Y, sin embargo, habría que decir que el senador Barreras ha redimido su vida como congresista con sus oficios innegables en este sorprendente proceso de paz con las FARC –hoy en día en la dolorosa e incierta fase de la implementación– que ha estado poniendo en evidencia una vez más nuestras profundas fallas sociales.
También nuestra perpetua campaña presidencial, que no empieza ni termina sino que se transforma, ha reteñido nuestros males: la semana pasada, normal para esta pesadilla, acabó con el asesinato del líder social Hugo George, el número 89 desde la firma del acuerdo de paz; con la adhesión a la campaña uribista de la exfiscal que puso en jaque al uribismo; con una serie de fotografías en las que unas cuantas mujeres en bikini entregan volantes publicitarios del candidato Vargas, en la playa, como si nuestra decadencia hubiera alcanzado su esplendor, y con una entrevista insólita en la que un cubano capturado de apellido Gutiérrez aseguró que había sido contratado por la ultraderecha para asesinar al candidato Gustavo Petro. Pero al senador Barreras se le fueron estos días en el empeño de censurar la nueva película de los Avengers.

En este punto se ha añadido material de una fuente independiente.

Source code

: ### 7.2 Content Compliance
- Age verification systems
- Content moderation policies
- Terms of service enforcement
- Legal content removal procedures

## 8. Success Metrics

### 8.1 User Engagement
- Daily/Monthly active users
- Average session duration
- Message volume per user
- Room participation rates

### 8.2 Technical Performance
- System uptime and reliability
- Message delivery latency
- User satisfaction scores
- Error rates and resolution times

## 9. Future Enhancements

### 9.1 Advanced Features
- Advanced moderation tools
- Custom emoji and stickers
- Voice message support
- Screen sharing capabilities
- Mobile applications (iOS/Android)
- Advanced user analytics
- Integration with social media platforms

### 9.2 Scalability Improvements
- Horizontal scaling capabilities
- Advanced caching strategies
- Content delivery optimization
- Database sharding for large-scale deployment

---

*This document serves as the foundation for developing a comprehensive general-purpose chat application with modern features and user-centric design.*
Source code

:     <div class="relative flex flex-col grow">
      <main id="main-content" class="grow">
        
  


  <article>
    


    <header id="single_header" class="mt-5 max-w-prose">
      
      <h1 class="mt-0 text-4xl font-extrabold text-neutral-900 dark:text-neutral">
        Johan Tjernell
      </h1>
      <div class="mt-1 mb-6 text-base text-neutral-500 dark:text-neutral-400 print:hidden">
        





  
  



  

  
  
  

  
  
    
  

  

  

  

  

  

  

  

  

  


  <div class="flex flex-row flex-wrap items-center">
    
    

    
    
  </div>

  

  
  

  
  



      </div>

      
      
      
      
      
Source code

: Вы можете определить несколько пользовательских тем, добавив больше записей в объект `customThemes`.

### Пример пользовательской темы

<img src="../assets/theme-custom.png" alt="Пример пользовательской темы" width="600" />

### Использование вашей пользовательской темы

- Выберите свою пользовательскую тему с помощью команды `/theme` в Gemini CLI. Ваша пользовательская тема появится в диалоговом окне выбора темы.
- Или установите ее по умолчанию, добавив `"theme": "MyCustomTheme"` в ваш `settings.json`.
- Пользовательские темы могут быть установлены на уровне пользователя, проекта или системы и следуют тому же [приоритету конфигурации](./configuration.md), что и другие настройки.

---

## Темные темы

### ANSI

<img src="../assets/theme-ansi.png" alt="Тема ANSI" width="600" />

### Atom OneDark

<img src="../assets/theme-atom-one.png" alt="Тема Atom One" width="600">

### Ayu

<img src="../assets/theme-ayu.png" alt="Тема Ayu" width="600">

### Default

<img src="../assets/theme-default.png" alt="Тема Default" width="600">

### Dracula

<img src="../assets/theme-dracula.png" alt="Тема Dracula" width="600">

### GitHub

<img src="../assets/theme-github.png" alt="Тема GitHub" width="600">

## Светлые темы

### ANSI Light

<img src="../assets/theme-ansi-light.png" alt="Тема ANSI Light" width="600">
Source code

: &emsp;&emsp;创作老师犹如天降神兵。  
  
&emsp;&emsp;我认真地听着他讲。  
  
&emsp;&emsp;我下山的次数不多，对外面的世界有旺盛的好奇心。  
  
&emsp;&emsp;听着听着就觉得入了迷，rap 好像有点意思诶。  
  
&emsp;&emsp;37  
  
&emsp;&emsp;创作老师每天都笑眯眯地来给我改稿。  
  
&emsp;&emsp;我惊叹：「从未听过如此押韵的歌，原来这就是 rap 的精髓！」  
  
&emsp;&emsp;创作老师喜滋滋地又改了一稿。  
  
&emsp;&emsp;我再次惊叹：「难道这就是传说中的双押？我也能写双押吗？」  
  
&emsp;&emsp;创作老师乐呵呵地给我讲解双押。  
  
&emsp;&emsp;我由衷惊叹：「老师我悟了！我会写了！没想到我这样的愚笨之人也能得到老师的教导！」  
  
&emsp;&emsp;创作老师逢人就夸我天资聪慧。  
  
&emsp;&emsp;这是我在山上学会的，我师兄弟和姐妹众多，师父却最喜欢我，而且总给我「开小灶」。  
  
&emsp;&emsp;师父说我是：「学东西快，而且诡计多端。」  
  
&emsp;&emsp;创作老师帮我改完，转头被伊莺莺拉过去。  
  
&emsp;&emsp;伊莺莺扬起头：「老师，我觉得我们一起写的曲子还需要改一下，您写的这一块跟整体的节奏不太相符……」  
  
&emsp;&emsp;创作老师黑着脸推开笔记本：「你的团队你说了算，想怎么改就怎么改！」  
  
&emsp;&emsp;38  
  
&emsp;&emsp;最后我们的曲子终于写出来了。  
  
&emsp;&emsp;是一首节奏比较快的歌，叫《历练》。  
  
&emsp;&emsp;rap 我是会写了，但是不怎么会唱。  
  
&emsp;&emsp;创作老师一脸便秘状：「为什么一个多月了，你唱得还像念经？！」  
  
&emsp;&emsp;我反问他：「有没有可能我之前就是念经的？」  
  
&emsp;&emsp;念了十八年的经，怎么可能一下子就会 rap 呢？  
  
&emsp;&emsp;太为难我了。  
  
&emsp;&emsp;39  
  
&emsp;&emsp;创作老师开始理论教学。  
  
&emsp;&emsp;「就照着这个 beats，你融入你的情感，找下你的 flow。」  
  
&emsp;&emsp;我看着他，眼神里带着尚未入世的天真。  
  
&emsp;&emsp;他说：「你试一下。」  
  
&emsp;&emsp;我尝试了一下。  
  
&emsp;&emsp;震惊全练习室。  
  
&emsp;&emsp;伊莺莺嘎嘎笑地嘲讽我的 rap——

Tuiteó sin sarcasmo: “Llevé a mis hijos pequeños a ver la película Avengers Infinity War. ¡Sorprende que nadie haya advertido el mensaje fascista triunfante que transmite y legitima formas de genocidio y es para niños! No creo que haya ingenuidad en Marvel. ¡Pediré a autoridades evaluar e intervenir!”. Siguieron las burlas. Vinieron las entrevistas: “Yo estoy pidiendo que se revise con las autoridades competentes si hay o no un mensaje perverso en este tipo de películas”. Vinieron las explicaciones: “Es la primera película para niños en que el antagonista defiende la necesidad del genocidio para poder limpiar el planeta”. Y la moraleja fue que hay ciertos senadores que no saben lo que dicen. Yo vi Avengers Infinity War. Y entendí –me lo explicó mi niño– que el genocida será derrotado de modo estruendoso en el siguiente capítulo: así es que pasa.
Quizás lo peor de la clase política de estos años, la clase política que ha vivido de los últimos tres Gobiernos, sea su terca frivolidad. Su regodeo, de oportunista libre de culpas, en la frase “la política es dinámica”. Su comodidad en las páginas sociales. Su falso liberalismo que tarde o temprano reclama censuras. Su incoherencia siempre lista a condenar la guerra tanto en la realidad como en la ficción. Su incapacidad para proponerle a la sociedad los temas de fondo. Su tendencia a llegar tarde a los grandes dramas sociales. Su pequeñez al pie del verdadero liderazgo. Su confusión impune, por favor, pues si algo tienen que revisar las autoridades –al menos las competentes– es este horror de candidatos amenazados, de machos irredentos, de mujeres reducidas a botín, de líderes asesinados a diario que hace ver cursi y falsa cualquier guerra de Marvel.